**** Data shown

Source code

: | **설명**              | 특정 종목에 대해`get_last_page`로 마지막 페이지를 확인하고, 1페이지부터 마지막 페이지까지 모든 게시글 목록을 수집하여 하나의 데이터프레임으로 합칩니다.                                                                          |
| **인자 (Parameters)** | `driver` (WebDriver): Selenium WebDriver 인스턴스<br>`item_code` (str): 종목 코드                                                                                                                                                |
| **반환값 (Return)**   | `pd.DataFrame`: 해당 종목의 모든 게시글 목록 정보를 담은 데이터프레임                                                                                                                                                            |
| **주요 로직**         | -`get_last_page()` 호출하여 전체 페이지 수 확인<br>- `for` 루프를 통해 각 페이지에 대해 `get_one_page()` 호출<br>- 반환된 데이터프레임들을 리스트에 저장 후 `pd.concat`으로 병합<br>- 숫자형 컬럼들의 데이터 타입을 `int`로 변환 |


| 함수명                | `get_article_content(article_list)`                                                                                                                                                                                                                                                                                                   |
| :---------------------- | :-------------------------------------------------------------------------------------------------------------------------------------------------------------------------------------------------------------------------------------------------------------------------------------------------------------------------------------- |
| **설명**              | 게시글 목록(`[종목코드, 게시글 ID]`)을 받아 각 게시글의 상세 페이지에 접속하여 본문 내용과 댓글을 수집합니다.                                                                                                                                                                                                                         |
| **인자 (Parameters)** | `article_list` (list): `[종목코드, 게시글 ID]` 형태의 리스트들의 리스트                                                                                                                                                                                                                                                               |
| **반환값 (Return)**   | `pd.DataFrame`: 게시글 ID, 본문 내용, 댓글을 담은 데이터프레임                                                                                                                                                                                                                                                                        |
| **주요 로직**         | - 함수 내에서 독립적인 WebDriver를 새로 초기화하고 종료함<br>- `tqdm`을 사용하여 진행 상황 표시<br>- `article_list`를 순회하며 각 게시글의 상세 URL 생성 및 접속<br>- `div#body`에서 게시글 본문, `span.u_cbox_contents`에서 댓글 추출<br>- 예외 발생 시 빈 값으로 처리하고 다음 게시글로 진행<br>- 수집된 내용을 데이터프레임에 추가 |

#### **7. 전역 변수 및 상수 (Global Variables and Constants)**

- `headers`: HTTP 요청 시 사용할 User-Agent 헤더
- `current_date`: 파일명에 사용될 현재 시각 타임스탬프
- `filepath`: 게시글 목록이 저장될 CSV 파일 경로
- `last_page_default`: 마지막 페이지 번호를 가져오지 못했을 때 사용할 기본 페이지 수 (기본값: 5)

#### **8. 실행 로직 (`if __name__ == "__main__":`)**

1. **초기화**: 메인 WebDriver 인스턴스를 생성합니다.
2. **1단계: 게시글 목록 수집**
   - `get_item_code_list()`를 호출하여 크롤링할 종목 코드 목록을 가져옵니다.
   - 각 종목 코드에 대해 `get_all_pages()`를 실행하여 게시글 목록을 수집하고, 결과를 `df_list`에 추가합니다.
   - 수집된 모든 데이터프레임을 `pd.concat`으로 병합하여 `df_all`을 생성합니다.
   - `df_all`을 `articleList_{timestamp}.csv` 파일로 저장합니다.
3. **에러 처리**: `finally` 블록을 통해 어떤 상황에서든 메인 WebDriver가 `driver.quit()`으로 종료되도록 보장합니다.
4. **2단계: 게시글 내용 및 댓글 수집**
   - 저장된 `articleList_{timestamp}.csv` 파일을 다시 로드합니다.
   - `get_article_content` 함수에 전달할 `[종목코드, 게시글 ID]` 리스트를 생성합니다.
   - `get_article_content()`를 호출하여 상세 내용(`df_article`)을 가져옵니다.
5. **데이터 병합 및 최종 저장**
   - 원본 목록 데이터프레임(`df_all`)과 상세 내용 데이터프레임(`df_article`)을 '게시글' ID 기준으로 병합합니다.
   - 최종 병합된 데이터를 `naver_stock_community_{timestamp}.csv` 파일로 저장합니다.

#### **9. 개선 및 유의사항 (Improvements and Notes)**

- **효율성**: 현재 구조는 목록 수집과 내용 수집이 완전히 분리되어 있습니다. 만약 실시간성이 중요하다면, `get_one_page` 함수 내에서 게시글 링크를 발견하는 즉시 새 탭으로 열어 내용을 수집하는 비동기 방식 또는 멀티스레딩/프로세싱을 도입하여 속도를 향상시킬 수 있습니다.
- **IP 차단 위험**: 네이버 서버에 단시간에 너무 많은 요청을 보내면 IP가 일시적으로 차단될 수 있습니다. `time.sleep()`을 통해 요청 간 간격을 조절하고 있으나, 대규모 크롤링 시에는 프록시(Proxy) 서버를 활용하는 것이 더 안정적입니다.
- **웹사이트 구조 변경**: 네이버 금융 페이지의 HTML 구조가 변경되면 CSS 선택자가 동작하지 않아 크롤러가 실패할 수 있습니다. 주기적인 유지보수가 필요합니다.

********

Aim of the exercise =
Exactly as written, give the records again.

Answer for this exercise =
Source code

: | **설명**              | 특정 종목에 대해`get_last_page`로 마지막 페이지를 확인하고, 1페이지부터 마지막 페이지까지 모든 게시글 목록을 수집하여 하나의 데이터프레임으로 합칩니다.                                                                          |
| **인자 (Parameters)** | `driver` (WebDriver): Selenium WebDriver 인스턴스<br>`item_code` (str): 종목 코드                                                                                                                                                |
| **반환값 (Return)**   | `pd.DataFrame`: 해당 종목의 모든 게시글 목록 정보를 담은 데이터프레임                                                                                                                                                            |
| **주요 로직**         | -`get_last_page()` 호출하여 전체 페이지 수 확인<br>- `for` 루프를 통해 각 페이지에 대해 `get_one_page()` 호출<br>- 반환된 데이터프레임들을 리스트에 저장 후 `pd.concat`으로 병합<br>- 숫자형 컬럼들의 데이터 타입을 `int`로 변환 |


| 함수명                | `get_article_content(article_list)`                                                                                                                                                                                                                                                                                                   |
| :---------------------- | :-------------------------------------------------------------------------------------------------------------------------------------------------------------------------------------------------------------------------------------------------------------------------------------------------------------------------------------- |
| **설명**              | 게시글 목록(`[종목코드, 게시글 ID]`)을 받아 각 게시글의 상세 페이지에 접속하여 본문 내용과 댓글을 수집합니다.                                                                                                                                                                                                                         |
| **인자 (Parameters)** | `article_list` (list): `[종목코드, 게시글 ID]` 형태의 리스트들의 리스트                                                                                                                                                                                                                                                               |
| **반환값 (Return)**   | `pd.DataFrame`: 게시글 ID, 본문 내용, 댓글을 담은 데이터프레임                                                                                                                                                                                                                                                                        |
| **주요 로직**         | - 함수 내에서 독립적인 WebDriver를 새로 초기화하고 종료함<br>- `tqdm`을 사용하여 진행 상황 표시<br>- `article_list`를 순회하며 각 게시글의 상세 URL 생성 및 접속<br>- `div#body`에서 게시글 본문, `span.u_cbox_contents`에서 댓글 추출<br>- 예외 발생 시 빈 값으로 처리하고 다음 게시글로 진행<br>- 수집된 내용을 데이터프레임에 추가 |

#### **7. 전역 변수 및 상수 (Global Variables and Constants)**

- `headers`: HTTP 요청 시 사용할 User-Agent 헤더
- `current_date`: 파일명에 사용될 현재 시각 타임스탬프
- `filepath`: 게시글 목록이 저장될 CSV 파일 경로
- `last_page_default`: 마지막 페이지 번호를 가져오지 못했을 때 사용할 기본 페이지 수 (기본값: 5)

#### **8. 실행 로직 (`if __name__ == "__main__":`)**

1. **초기화**: 메인 WebDriver 인스턴스를 생성합니다.
2. **1단계: 게시글 목록 수집**
   - `get_item_code_list()`를 호출하여 크롤링할 종목 코드 목록을 가져옵니다.
   - 각 종목 코드에 대해 `get_all_pages()`를 실행하여 게시글 목록을 수집하고, 결과를 `df_list`에 추가합니다.
   - 수집된 모든 데이터프레임을 `pd.concat`으로 병합하여 `df_all`을 생성합니다.
   - `df_all`을 `articleList_{timestamp}.csv` 파일로 저장합니다.
3. **에러 처리**: `finally` 블록을 통해 어떤 상황에서든 메인 WebDriver가 `driver.quit()`으로 종료되도록 보장합니다.
4. **2단계: 게시글 내용 및 댓글 수집**
   - 저장된 `articleList_{timestamp}.csv` 파일을 다시 로드합니다.
   - `get_article_content` 함수에 전달할 `[종목코드, 게시글 ID]` 리스트를 생성합니다.
   - `get_article_content()`를 호출하여 상세 내용(`df_article`)을 가져옵니다.
5. **데이터 병합 및 최종 저장**
   - 원본 목록 데이터프레임(`df_all`)과 상세 내용 데이터프레임(`df_article`)을 '게시글' ID 기준으로 병합합니다.
   - 최종 병합된 데이터를 `naver_stock_community_{timestamp}.csv` 파일로 저장합니다.

#### **9. 개선 및 유의사항 (Improvements and Notes)**

- **효율성**: 현재 구조는 목록 수집과 내용 수집이 완전히 분리되어 있습니다. 만약 실시간성이 중요하다면, `get_one_page` 함수 내에서 게시글 링크를 발견하는 즉시 새 탭으로 열어 내용을 수집하는 비동기 방식 또는 멀티스레딩/프로세싱을 도입하여 속도를 향상시킬 수 있습니다.
- **IP 차단 위험**: 네이버 서버에 단시간에 너무 많은 요청을 보내면 IP가 일시적으로 차단될 수 있습니다. `time.sleep()`을 통해 요청 간 간격을 조절하고 있으나, 대규모 크롤링 시에는 프록시(Proxy) 서버를 활용하는 것이 더 안정적입니다.
- **웹사이트 구조 변경**: 네이버 금융 페이지의 HTML 구조가 변경되면 CSS 선택자가 동작하지 않아 크롤러가 실패할 수 있습니다. 주기적인 유지보수가 필요합니다.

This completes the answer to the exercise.